Your instructions >> Write the data out again, character for character, with no images.

Entries supplied >>
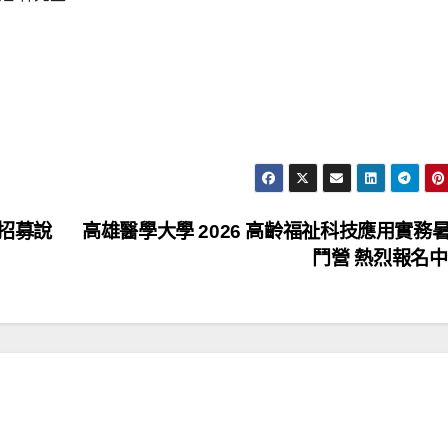
營招募說
高雄醫學大學 2026 高齡福祉科技應用實務
鬥營 熱烈報名中!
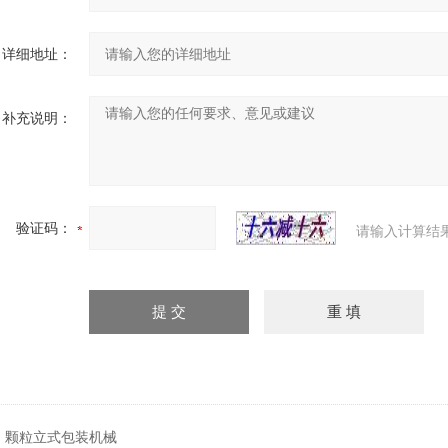
详细地址：
补充说明：
验证码：
请输入计算结
：
颗粒立式包装机械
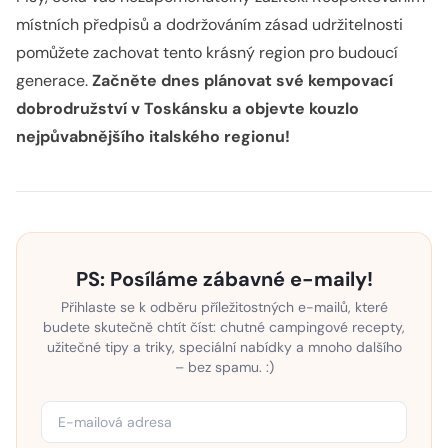
místních předpisů a dodržováním zásad udržitelnosti
pomůžete zachovat tento krásný region pro budoucí
generace.
Začněte dnes plánovat své kempovací
dobrodružství v Toskánsku a objevte kouzlo
nejpůvabnějšího italského regionu!
PS: Posíláme zábavné e-maily!
Přihlaste se k odběru příležitostných e-mailů, které
budete skutečně chtít číst: chutné campingové recepty,
užitečné tipy a triky, speciální nabídky a mnoho dalšího
– bez spamu. :)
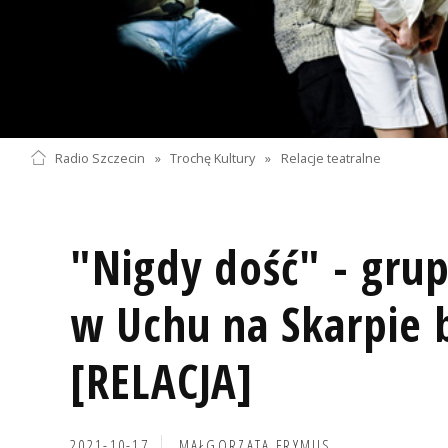
Radio Szczecin
»
Trochę Kultury
»
Relacje teatralne
"Nigdy dość" - gru
w Uchu na Skarpie b
[RELACJA]
2021-10-17
MAŁGORZATA FRYMUS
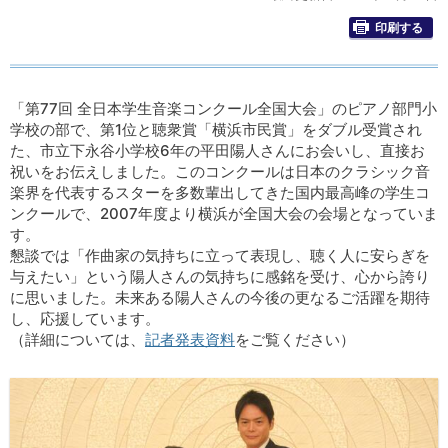
印刷する
「第77回 全日本学生音楽コンクール全国大会」のピアノ部門小
学校の部で、第1位と聴衆賞「横浜市民賞」をダブル受賞され
た、市立下永谷小学校6年の平田陽人さんにお会いし、直接お
祝いをお伝えしました。このコンクールは日本のクラシック音
楽界を代表するスターを多数輩出してきた国内最高峰の学生コ
ンクールで、2007年度より横浜が全国大会の会場となっていま
す。
懇談では「作曲家の気持ちに立って表現し、聴く人に安らぎを
与えたい」という陽人さんの気持ちに感銘を受け、心から誇り
に思いました。未来ある陽人さんの今後の更なるご活躍を期待
し、応援しています。
（詳細については、
記者発表資料
をご覧ください）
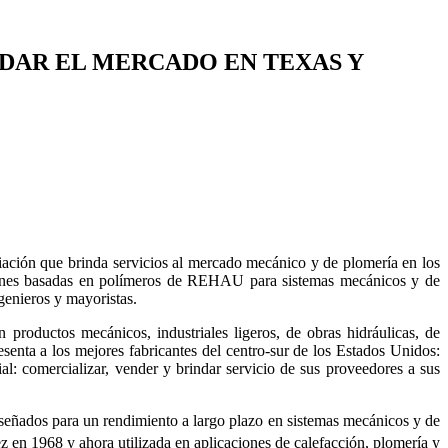
DAR EL MERCADO EN TEXAS Y
ión que brinda servicios al mercado mecánico y de plomería en los
ciones basadas en polímeros de REHAU para sistemas mecánicos y de
genieros y mayoristas.
roductos mecánicos, industriales ligeros, de obras hidráulicas, de
enta a los mejores fabricantes del centro-sur de los Estados Unidos:
 comercializar, vender y brindar servicio de sus proveedores a sus
eñados para un rendimiento a largo plazo en sistemas mecánicos y de
 en 1968 y ahora utilizada en aplicaciones de calefacción, plomería y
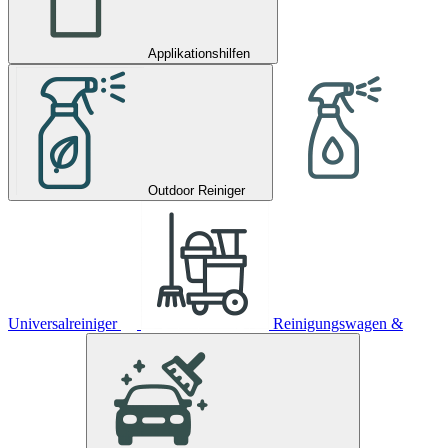
Applikationshilfen
Outdoor Reiniger
Universalreiniger
Reinigungswagen &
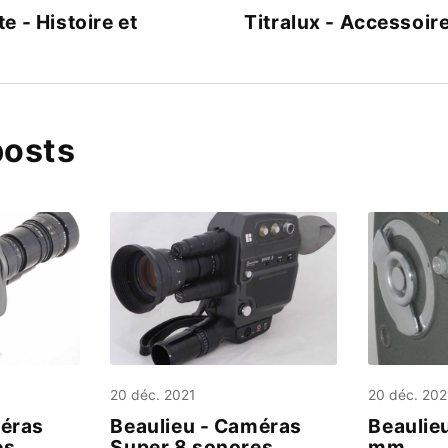
 - Histoire et
Titralux - Accessoir
posts
20 déc. 2021
20 déc. 202
méras
Beaulieu - Caméras
Beaulie
es
Super 8 sonores
mm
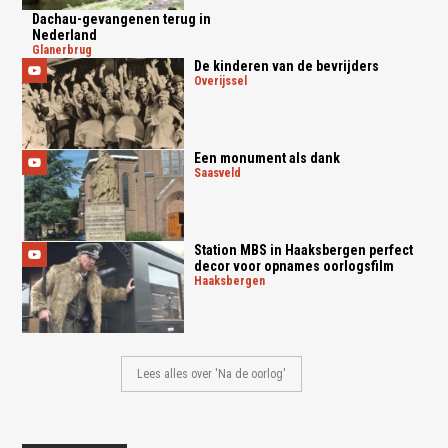
Dachau-gevangenen terug in
Nederland
glanerbrug
De kinderen van de bevrijders
overijssel
Een monument als dank
saasveld
Station MBS in Haaksbergen perfect
decor voor opnames oorlogsfilm
haaksbergen
Lees alles over 'Na de oorlog'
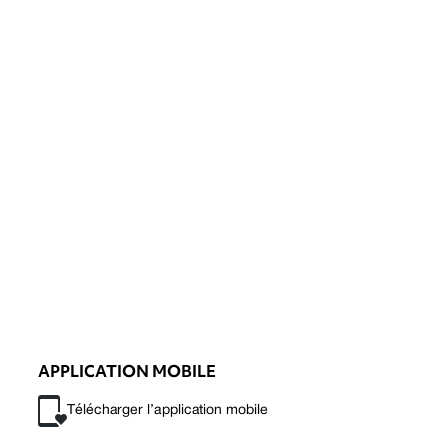
APPLICATION MOBILE
Télécharger l’application mobile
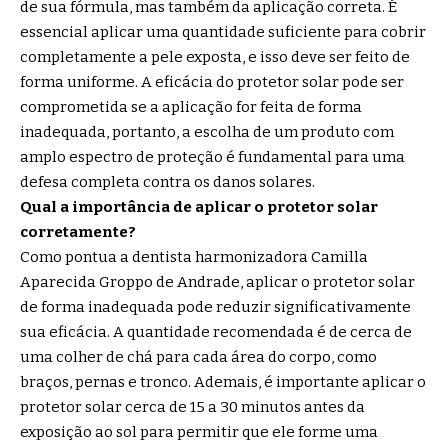
de sua fórmula, mas também da aplicação correta. É
essencial aplicar uma quantidade suficiente para cobrir
completamente a pele exposta, e isso deve ser feito de
forma uniforme. A eficácia do protetor solar pode ser
comprometida se a aplicação for feita de forma
inadequada, portanto, a escolha de um produto com
amplo espectro de proteção é fundamental para uma
defesa completa contra os danos solares.
Qual a importância de aplicar o protetor solar
corretamente?
Como pontua a dentista harmonizadora Camilla
Aparecida Groppo de Andrade, aplicar o protetor solar
de forma inadequada pode reduzir significativamente
sua eficácia. A quantidade recomendada é de cerca de
uma colher de chá para cada área do corpo, como
braços, pernas e tronco. Ademais, é importante aplicar o
protetor solar cerca de 15 a 30 minutos antes da
exposição ao sol para permitir que ele forme uma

Response >>
營招募說
高雄醫學大學 2026 高齡福祉科技應用實務
鬥營 熱烈報名中!
详细地址：
补充说明：
验证码：
请输入计算结
：
颗粒立式包装机械
místních předpisů a dodržováním zásad udržitelnosti
pomůžete zachovat tento krásný region pro budoucí
generace.
Začněte dnes plánovat své kempovací
dobrodružství v Toskánsku a objevte kouzlo
nejpůvabnějšího italského regionu!
PS: Posíláme zábavné e-maily!
Přihlaste se k odběru příležitostných e-mailů, které
budete skutečně chtít číst: chutné campingové recepty,
užitečné tipy a triky, speciální nabídky a mnoho dalšího
– bez spamu. :)
Radio Szczecin
»
Trochę Kultury
»
Relacje teatralne
"Nigdy dość" - gru
w Uchu na Skarpie b
[RELACJA]
2021-10-17
MAŁGORZATA FRYMUS
印刷する
「第77回 全日本学生音楽コンクール全国大会」のピアノ部門小
学校の部で、第1位と聴衆賞「横浜市民賞」をダブル受賞され
た、市立下永谷小学校6年の平田陽人さんにお会いし、直接お
祝いをお伝えしました。このコンクールは日本のクラシック音
楽界を代表するスターを多数輩出してきた国内最高峰の学生コ
ンクールで、2007年度より横浜が全国大会の会場となっていま
す。
懇談では「作曲家の気持ちに立って表現し、聴く人に安らぎを
与えたい」という陽人さんの気持ちに感銘を受け、心から誇り
に思いました。未来ある陽人さんの今後の更なるご活躍を期待
し、応援しています。
（詳細については、
記者発表資料
をご覧ください）
DAR EL MERCADO EN TEXAS Y
ión que brinda servicios al mercado mecánico y de plomería en los
ciones basadas en polímeros de REHAU para sistemas mecánicos y de
genieros y mayoristas.
roductos mecánicos, industriales ligeros, de obras hidráulicas, de
enta a los mejores fabricantes del centro-sur de los Estados Unidos:
 comercializar, vender y brindar servicio de sus proveedores a sus
eñados para un rendimiento a largo plazo en sistemas mecánicos y de
 en 1968 y ahora utilizada en aplicaciones de calefacción, plomería y
Applikationshilfen
Outdoor Reiniger
Universalreiniger
Reinigungswagen &
 - Histoire et
Titralux - Accessoir
posts
20 déc. 2021
20 déc. 202
méras
Beaulieu - Caméras
Beaulie
es
Super 8 sonores
mm
Dachau-gevangenen terug in
Nederland
glanerbrug
De kinderen van de bevrijders
overijssel
Een monument als dank
saasveld
Station MBS in Haaksbergen perfect
decor voor opnames oorlogsfilm
haaksbergen
Lees alles over 'Na de oorlog'
APPLICATION MOBILE
Télécharger l’application mobile
de sua fórmula, mas também da aplicação correta. É
essencial aplicar uma quantidade suficiente para cobrir
completamente a pele exposta, e isso deve ser feito de
forma uniforme. A eficácia do protetor solar pode ser
comprometida se a aplicação for feita de forma
inadequada, portanto, a escolha de um produto com
amplo espectro de proteção é fundamental para uma
defesa completa contra os danos solares.
Qual a importância de aplicar o protetor solar
corretamente?
Como pontua a dentista harmonizadora Camilla
Aparecida Groppo de Andrade, aplicar o protetor solar
de forma inadequada pode reduzir significativamente
sua eficácia. A quantidade recomendada é de cerca de
uma colher de chá para cada área do corpo, como
braços, pernas e tronco. Ademais, é importante aplicar o
protetor solar cerca de 15 a 30 minutos antes da
exposição ao sol para permitir que ele forme uma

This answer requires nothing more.